- _What you will do_:
Please pick out every row below that contains the string "second", and copy each of those rows.
- - -
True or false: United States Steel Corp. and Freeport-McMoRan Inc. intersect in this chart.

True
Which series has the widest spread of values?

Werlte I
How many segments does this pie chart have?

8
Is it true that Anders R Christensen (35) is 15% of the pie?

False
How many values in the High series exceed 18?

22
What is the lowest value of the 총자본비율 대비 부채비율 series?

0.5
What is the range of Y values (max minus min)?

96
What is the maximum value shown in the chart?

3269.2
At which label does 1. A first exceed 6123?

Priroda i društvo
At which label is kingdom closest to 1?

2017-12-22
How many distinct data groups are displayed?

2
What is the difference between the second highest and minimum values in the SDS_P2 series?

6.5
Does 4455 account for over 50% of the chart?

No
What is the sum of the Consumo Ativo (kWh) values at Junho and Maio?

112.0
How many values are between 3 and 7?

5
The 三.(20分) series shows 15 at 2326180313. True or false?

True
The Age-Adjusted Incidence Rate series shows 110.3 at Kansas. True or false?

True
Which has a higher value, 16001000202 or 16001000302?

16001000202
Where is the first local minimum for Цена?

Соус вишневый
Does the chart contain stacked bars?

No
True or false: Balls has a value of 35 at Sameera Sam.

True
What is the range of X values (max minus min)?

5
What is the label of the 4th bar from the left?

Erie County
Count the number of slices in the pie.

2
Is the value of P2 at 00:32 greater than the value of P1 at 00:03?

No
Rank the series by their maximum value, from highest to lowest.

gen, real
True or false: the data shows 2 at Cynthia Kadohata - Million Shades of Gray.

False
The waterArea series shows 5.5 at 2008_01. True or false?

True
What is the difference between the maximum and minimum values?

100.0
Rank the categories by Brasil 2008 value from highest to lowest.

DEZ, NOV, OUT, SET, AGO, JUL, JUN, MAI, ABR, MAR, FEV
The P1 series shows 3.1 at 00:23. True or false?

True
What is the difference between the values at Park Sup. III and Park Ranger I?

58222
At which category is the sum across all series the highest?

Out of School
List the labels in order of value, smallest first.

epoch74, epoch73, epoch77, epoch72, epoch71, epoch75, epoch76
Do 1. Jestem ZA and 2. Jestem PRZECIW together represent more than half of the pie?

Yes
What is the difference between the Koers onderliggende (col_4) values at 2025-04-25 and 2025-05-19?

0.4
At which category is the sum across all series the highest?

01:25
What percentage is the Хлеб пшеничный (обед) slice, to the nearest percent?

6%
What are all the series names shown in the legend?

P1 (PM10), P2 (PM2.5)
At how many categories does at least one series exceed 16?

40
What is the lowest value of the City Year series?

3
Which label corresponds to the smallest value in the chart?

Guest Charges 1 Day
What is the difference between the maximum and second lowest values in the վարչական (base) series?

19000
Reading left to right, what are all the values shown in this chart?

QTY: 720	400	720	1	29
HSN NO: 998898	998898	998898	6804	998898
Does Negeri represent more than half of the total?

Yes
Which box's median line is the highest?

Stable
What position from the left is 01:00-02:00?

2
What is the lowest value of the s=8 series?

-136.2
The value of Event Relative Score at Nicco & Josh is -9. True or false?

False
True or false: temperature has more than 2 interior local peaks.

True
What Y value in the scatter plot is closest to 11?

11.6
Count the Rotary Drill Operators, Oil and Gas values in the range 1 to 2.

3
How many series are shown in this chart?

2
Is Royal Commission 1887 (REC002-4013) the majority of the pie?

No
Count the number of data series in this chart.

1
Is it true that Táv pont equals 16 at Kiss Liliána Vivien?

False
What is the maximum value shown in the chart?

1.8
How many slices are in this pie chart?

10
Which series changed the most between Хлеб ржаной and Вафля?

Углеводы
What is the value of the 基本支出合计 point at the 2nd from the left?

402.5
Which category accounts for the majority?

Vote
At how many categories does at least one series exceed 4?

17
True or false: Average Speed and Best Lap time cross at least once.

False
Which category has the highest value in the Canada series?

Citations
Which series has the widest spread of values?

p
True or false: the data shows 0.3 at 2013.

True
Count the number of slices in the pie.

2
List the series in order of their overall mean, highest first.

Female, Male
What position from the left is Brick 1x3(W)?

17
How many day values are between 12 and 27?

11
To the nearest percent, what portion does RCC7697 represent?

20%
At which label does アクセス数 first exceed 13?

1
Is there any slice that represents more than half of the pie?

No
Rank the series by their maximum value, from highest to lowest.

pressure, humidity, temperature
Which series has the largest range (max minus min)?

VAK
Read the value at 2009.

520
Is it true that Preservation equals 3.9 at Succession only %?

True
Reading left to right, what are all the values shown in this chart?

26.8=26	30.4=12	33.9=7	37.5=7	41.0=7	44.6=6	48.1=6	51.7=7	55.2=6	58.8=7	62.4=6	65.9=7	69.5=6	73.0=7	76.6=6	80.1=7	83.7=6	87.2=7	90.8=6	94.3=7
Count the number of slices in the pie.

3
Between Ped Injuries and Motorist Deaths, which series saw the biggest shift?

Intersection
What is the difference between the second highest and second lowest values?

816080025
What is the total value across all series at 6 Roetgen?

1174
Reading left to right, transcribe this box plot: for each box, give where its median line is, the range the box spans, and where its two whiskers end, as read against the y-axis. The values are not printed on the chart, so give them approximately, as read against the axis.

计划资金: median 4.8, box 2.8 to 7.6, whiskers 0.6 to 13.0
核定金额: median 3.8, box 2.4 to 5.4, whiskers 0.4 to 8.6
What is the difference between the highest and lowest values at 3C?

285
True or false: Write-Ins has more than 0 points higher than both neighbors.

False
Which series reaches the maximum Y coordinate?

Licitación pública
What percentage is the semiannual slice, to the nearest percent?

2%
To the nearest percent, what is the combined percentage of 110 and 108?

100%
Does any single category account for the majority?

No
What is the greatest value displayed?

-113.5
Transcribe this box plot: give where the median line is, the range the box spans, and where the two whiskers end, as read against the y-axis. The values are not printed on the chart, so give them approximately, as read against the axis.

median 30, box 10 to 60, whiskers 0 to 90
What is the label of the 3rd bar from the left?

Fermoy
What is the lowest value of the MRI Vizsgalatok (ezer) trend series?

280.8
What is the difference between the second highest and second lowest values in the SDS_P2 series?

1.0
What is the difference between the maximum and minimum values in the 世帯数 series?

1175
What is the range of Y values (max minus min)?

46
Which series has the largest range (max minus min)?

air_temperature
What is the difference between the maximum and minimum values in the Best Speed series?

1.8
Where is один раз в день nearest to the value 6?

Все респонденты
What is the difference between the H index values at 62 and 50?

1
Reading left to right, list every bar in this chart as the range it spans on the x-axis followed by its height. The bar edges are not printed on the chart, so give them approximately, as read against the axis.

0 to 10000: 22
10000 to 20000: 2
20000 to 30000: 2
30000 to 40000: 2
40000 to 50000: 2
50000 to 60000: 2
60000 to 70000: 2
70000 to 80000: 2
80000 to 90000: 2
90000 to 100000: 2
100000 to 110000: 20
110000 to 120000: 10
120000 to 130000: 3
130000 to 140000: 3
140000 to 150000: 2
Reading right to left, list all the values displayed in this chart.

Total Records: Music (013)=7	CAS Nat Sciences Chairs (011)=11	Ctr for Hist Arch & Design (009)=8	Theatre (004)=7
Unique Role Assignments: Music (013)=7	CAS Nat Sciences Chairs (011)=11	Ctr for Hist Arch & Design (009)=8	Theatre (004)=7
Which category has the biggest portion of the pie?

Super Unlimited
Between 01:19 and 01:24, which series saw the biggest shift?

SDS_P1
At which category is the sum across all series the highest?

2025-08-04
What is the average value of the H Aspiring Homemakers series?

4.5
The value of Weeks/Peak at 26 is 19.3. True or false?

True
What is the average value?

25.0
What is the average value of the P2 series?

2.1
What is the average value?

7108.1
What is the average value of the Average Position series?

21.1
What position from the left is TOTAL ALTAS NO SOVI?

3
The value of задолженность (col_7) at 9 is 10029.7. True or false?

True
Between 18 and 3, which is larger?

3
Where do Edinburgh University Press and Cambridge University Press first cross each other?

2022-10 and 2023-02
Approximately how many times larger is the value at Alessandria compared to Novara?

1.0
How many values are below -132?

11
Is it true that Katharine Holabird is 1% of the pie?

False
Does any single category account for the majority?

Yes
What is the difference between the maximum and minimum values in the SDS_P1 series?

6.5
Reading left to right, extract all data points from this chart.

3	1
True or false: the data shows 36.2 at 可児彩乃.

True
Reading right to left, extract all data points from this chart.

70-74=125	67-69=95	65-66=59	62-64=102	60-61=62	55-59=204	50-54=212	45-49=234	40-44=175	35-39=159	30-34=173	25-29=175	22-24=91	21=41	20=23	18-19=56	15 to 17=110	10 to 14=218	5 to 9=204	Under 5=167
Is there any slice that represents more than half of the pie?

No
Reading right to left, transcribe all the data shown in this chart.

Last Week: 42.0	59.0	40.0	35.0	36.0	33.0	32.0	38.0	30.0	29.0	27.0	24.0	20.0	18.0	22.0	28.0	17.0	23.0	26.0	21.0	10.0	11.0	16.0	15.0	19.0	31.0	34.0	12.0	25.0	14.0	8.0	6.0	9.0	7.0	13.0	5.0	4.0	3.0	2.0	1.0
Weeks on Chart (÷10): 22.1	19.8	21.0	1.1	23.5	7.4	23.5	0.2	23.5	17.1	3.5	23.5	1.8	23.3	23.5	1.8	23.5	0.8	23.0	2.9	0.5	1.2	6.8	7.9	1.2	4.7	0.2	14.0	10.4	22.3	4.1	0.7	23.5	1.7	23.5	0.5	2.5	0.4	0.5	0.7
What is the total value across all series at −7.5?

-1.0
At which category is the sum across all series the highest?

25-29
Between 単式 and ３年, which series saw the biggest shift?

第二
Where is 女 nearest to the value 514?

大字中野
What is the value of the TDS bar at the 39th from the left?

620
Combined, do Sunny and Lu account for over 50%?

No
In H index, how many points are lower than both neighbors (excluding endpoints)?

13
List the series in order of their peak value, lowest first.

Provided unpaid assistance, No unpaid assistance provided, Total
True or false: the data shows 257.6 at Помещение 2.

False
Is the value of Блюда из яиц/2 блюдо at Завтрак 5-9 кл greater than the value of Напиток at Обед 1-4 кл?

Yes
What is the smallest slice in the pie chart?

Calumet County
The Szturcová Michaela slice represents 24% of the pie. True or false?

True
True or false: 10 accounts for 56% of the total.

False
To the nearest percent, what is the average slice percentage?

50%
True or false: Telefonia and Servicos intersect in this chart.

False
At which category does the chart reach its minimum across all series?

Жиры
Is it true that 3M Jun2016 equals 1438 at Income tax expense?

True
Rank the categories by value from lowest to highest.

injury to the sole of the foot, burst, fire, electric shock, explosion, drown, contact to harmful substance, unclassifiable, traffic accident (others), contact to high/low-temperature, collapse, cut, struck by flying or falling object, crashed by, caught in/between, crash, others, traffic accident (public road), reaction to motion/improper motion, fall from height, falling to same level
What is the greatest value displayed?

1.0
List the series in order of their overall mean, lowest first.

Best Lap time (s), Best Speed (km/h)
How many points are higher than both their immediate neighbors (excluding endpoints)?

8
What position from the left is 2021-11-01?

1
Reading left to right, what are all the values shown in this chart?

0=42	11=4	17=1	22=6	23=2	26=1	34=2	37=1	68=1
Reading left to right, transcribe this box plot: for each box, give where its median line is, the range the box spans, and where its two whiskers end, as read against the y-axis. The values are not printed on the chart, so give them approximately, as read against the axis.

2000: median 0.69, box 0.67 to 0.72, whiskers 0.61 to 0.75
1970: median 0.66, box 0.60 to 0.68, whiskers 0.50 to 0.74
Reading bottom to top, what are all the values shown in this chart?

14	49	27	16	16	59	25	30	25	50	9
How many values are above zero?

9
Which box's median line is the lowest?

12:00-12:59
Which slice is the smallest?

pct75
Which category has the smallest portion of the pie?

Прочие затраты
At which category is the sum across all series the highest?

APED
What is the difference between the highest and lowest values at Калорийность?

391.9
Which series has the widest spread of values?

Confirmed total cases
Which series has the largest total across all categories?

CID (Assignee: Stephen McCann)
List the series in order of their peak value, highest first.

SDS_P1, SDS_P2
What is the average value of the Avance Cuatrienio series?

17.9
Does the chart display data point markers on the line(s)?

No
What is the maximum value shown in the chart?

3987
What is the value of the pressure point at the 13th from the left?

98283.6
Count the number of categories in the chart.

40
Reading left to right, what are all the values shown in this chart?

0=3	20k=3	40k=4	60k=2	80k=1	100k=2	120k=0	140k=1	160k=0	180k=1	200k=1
- - -
- _Task solution_:
What is the difference between the second highest and minimum values in the SDS_P2 series?
What is the difference between the maximum and second lowest values in the վարչական (base) series?
What is the difference between the second highest and second lowest values?
What is the difference between the second highest and second lowest values in the SDS_P2 series?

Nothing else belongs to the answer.